• Work to do: Print the records below word for word, but leave out the pictures.
....
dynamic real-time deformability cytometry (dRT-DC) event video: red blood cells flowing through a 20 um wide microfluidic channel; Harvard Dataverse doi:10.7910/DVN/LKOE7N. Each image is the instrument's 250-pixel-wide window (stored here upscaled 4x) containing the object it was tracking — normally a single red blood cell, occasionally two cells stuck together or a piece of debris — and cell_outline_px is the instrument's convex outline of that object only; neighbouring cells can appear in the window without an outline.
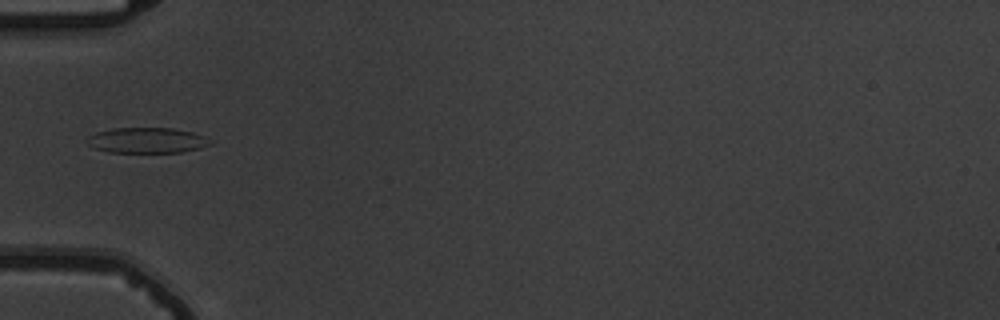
{"species": "common noctule bat (a hibernating species)", "species_latin": "Nyctalus noctula", "temperature_condition": "warm", "stored_images_in_passage": 34, "camera_frame_rate_fps": 3000, "um_per_image_px": 0.085, "animal": {"sex": "male", "body_mass_g": 19.5, "forearm_length_mm": 54.6}, "frame": {"image": 1, "passage_image": 1, "time_ms": 0.0, "image_size_px": [1000, 320], "cell_outline_px": [[212, 144], [200, 148], [180, 152], [108, 152], [92, 148], [84, 140], [88, 136], [96, 132], [112, 128], [172, 128], [192, 132], [204, 136], [212, 140]], "centroid_in_image_um": [12.45, 11.93], "position_along_channel_um": 72.5, "area_um2": 18.44}}
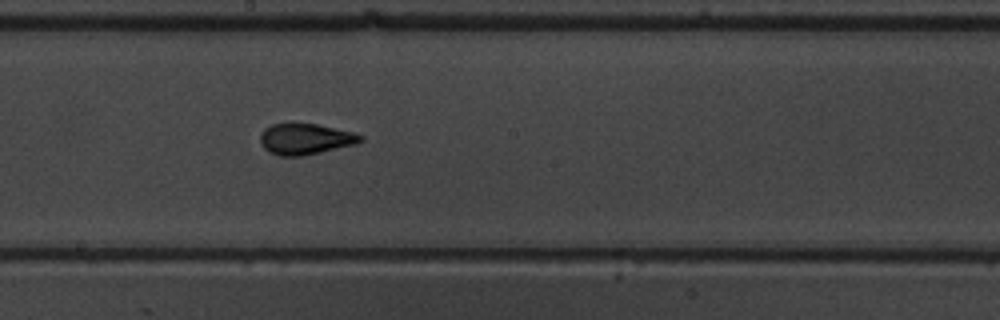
{"frame": {"image": 2, "passage_image": 13, "time_ms": 4.0, "image_size_px": [1000, 320], "cell_outline_px": [[364, 140], [356, 144], [320, 152], [300, 156], [280, 156], [268, 152], [260, 144], [260, 136], [264, 128], [272, 124], [288, 120], [292, 120], [316, 124], [352, 132], [364, 136]], "centroid_in_image_um": [25.9, 11.77], "position_along_channel_um": 222.3, "area_um2": 18.67}}
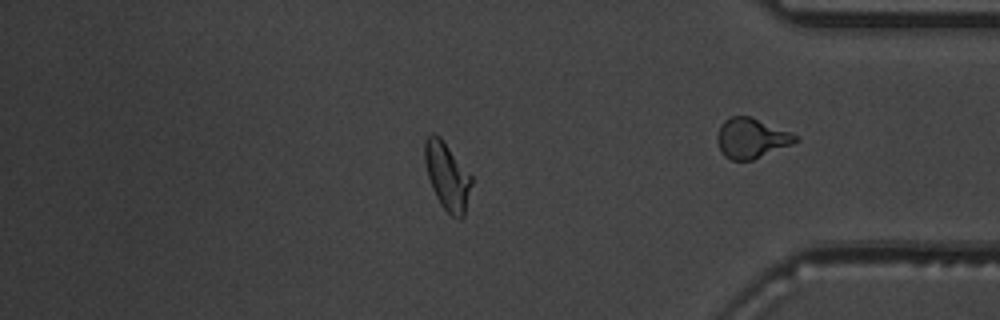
{"frame": {"image": 3, "passage_image": 25, "time_ms": 8.0, "image_size_px": [1000, 320], "cell_outline_px": [[472, 184], [464, 216], [452, 216], [440, 204], [432, 188], [428, 176], [424, 160], [424, 140], [432, 132], [440, 136], [472, 176]], "centroid_in_image_um": [38.0, 14.93], "position_along_channel_um": 397.2, "area_um2": 18.26}, "authors_computed_cell_mechanics": {"area_um2": 17.8313, "velocity_mm_per_s": 3.7379, "shape_relaxation_time_tau1_ms": 4.3003, "shape_relaxation_time_tau2_ms": 1.2214, "deformation_change_tau1": 0.1879, "deformation_change_tau2": 0.0752}}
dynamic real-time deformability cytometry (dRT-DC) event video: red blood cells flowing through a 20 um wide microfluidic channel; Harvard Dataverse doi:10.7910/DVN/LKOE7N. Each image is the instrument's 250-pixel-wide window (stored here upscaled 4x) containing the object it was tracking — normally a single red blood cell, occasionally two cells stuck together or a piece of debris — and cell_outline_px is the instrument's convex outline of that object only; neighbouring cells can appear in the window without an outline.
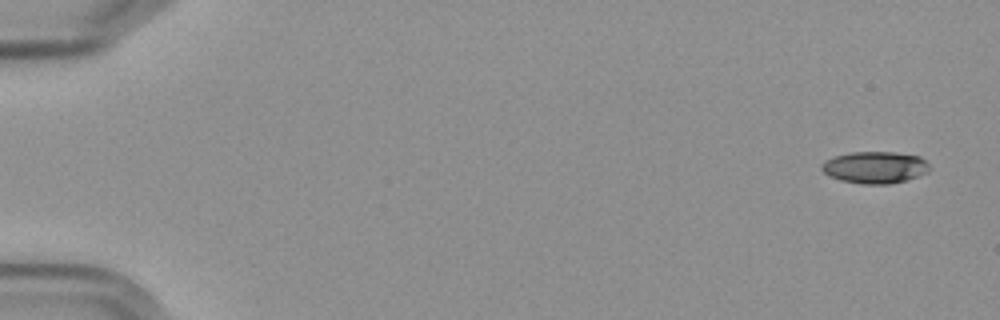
{"species": "Egyptian fruit bat (a non-hibernating species)", "species_latin": "Rousettus aegyptiacus", "temperature_condition": "cold", "stored_images_in_passage": 7, "camera_frame_rate_fps": 3000, "um_per_image_px": 0.085, "frame": {"image": 1, "passage_image": 1, "time_ms": 0.0, "image_size_px": [1000, 320], "cell_outline_px": [[932, 168], [928, 172], [908, 180], [888, 184], [860, 184], [840, 180], [828, 176], [820, 168], [820, 164], [824, 160], [836, 156], [852, 152], [892, 152], [920, 156]], "centroid_in_image_um": [74.36, 14.23], "position_along_channel_um": 10.6, "area_um2": 20.23}}
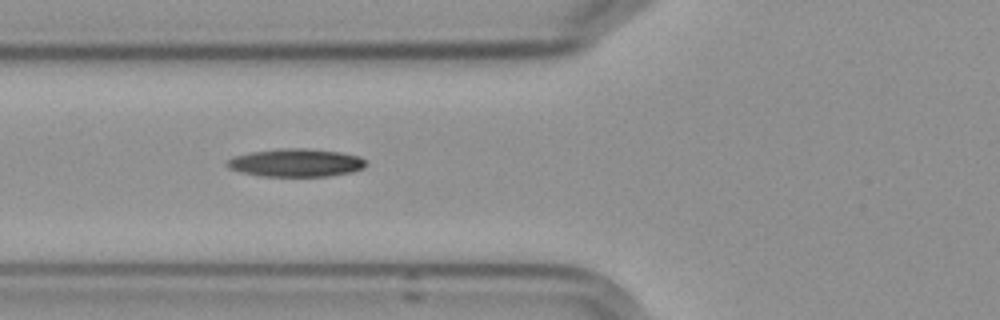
{"frame": {"image": 2, "passage_image": 6, "time_ms": 6.667, "image_size_px": [1000, 320], "cell_outline_px": [[368, 164], [364, 168], [352, 172], [328, 176], [260, 176], [240, 172], [224, 164], [232, 156], [252, 152], [280, 148], [308, 148], [340, 152], [360, 156]], "centroid_in_image_um": [25.17, 13.83], "position_along_channel_um": 100.6, "area_um2": 22.77}}
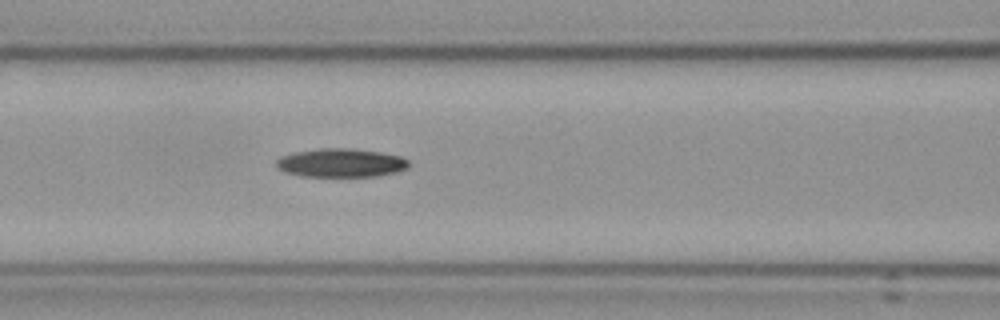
{"frame": {"image": 3, "passage_image": 7, "time_ms": 7.667, "image_size_px": [1000, 320], "cell_outline_px": [[408, 168], [396, 172], [372, 176], [300, 176], [284, 172], [276, 168], [276, 160], [280, 156], [292, 152], [320, 148], [348, 148], [380, 152], [400, 156], [408, 160]], "centroid_in_image_um": [28.91, 13.84], "position_along_channel_um": 137.7, "area_um2": 22.14}}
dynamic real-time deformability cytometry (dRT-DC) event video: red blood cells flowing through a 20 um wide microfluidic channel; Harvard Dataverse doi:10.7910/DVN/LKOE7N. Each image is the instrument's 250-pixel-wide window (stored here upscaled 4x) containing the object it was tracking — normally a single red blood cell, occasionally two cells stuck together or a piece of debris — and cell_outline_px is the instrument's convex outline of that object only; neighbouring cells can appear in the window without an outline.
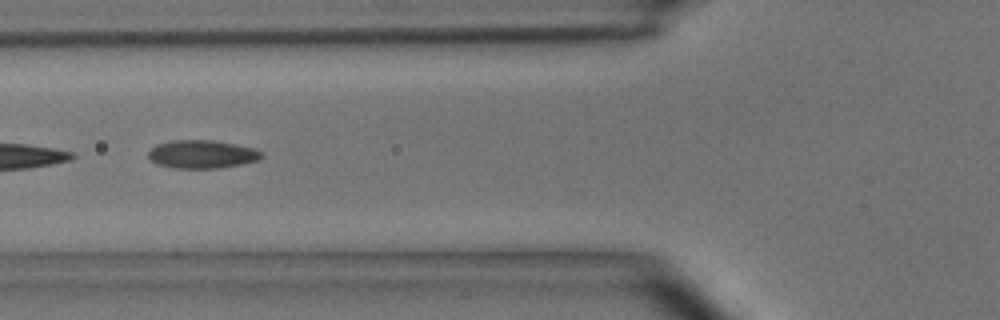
....
• Task response:
dynamic real-time deformability cytometry (dRT-DC) event video: red blood cells flowing through a 20 um wide microfluidic channel; Harvard Dataverse doi:10.7910/DVN/LKOE7N. Each image is the instrument's 250-pixel-wide window (stored here upscaled 4x) containing the object it was tracking — normally a single red blood cell, occasionally two cells stuck together or a piece of debris — and cell_outline_px is the instrument's convex outline of that object only; neighbouring cells can appear in the window without an outline.
{"species": "common noctule bat (a hibernating species)", "species_latin": "Nyctalus noctula", "temperature_condition": "warm", "stored_images_in_passage": 34, "camera_frame_rate_fps": 3000, "um_per_image_px": 0.085, "animal": {"sex": "male", "body_mass_g": 19.5, "forearm_length_mm": 54.6}, "frame": {"image": 1, "passage_image": 1, "time_ms": 0.0, "image_size_px": [1000, 320], "cell_outline_px": [[212, 144], [200, 148], [180, 152], [108, 152], [92, 148], [84, 140], [88, 136], [96, 132], [112, 128], [172, 128], [192, 132], [204, 136], [212, 140]], "centroid_in_image_um": [12.45, 11.93], "position_along_channel_um": 72.5, "area_um2": 18.44}}
{"frame": {"image": 2, "passage_image": 13, "time_ms": 4.0, "image_size_px": [1000, 320], "cell_outline_px": [[364, 140], [356, 144], [320, 152], [300, 156], [280, 156], [268, 152], [260, 144], [260, 136], [264, 128], [272, 124], [288, 120], [292, 120], [316, 124], [352, 132], [364, 136]], "centroid_in_image_um": [25.9, 11.77], "position_along_channel_um": 222.3, "area_um2": 18.67}}
{"frame": {"image": 3, "passage_image": 25, "time_ms": 8.0, "image_size_px": [1000, 320], "cell_outline_px": [[472, 184], [464, 216], [452, 216], [440, 204], [432, 188], [428, 176], [424, 160], [424, 140], [432, 132], [440, 136], [472, 176]], "centroid_in_image_um": [38.0, 14.93], "position_along_channel_um": 397.2, "area_um2": 18.26}, "authors_computed_cell_mechanics": {"area_um2": 17.8313, "velocity_mm_per_s": 3.7379, "shape_relaxation_time_tau1_ms": 4.3003, "shape_relaxation_time_tau2_ms": 1.2214, "deformation_change_tau1": 0.1879, "deformation_change_tau2": 0.0752}}
dynamic real-time deformability cytometry (dRT-DC) event video: red blood cells flowing through a 20 um wide microfluidic channel; Harvard Dataverse doi:10.7910/DVN/LKOE7N. Each image is the instrument's 250-pixel-wide window (stored here upscaled 4x) containing the object it was tracking — normally a single red blood cell, occasionally two cells stuck together or a piece of debris — and cell_outline_px is the instrument's convex outline of that object only; neighbouring cells can appear in the window without an outline.
{"species": "Egyptian fruit bat (a non-hibernating species)", "species_latin": "Rousettus aegyptiacus", "temperature_condition": "cold", "stored_images_in_passage": 7, "camera_frame_rate_fps": 3000, "um_per_image_px": 0.085, "frame": {"image": 1, "passage_image": 1, "time_ms": 0.0, "image_size_px": [1000, 320], "cell_outline_px": [[932, 168], [928, 172], [908, 180], [888, 184], [860, 184], [840, 180], [828, 176], [820, 168], [820, 164], [824, 160], [836, 156], [852, 152], [892, 152], [920, 156]], "centroid_in_image_um": [74.36, 14.23], "position_along_channel_um": 10.6, "area_um2": 20.23}}
{"frame": {"image": 2, "passage_image": 6, "time_ms": 6.667, "image_size_px": [1000, 320], "cell_outline_px": [[368, 164], [364, 168], [352, 172], [328, 176], [260, 176], [240, 172], [224, 164], [232, 156], [252, 152], [280, 148], [308, 148], [340, 152], [360, 156]], "centroid_in_image_um": [25.17, 13.83], "position_along_channel_um": 100.6, "area_um2": 22.77}}
{"frame": {"image": 3, "passage_image": 7, "time_ms": 7.667, "image_size_px": [1000, 320], "cell_outline_px": [[408, 168], [396, 172], [372, 176], [300, 176], [284, 172], [276, 168], [276, 160], [280, 156], [292, 152], [320, 148], [348, 148], [380, 152], [400, 156], [408, 160]], "centroid_in_image_um": [28.91, 13.84], "position_along_channel_um": 137.7, "area_um2": 22.14}}
dynamic real-time deformability cytometry (dRT-DC) event video: red blood cells flowing through a 20 um wide microfluidic channel; Harvard Dataverse doi:10.7910/DVN/LKOE7N. Each image is the instrument's 250-pixel-wide window (stored here upscaled 4x) containing the object it was tracking — normally a single red blood cell, occasionally two cells stuck together or a piece of debris — and cell_outline_px is the instrument's convex outline of that object only; neighbouring cells can appear in the window without an outline.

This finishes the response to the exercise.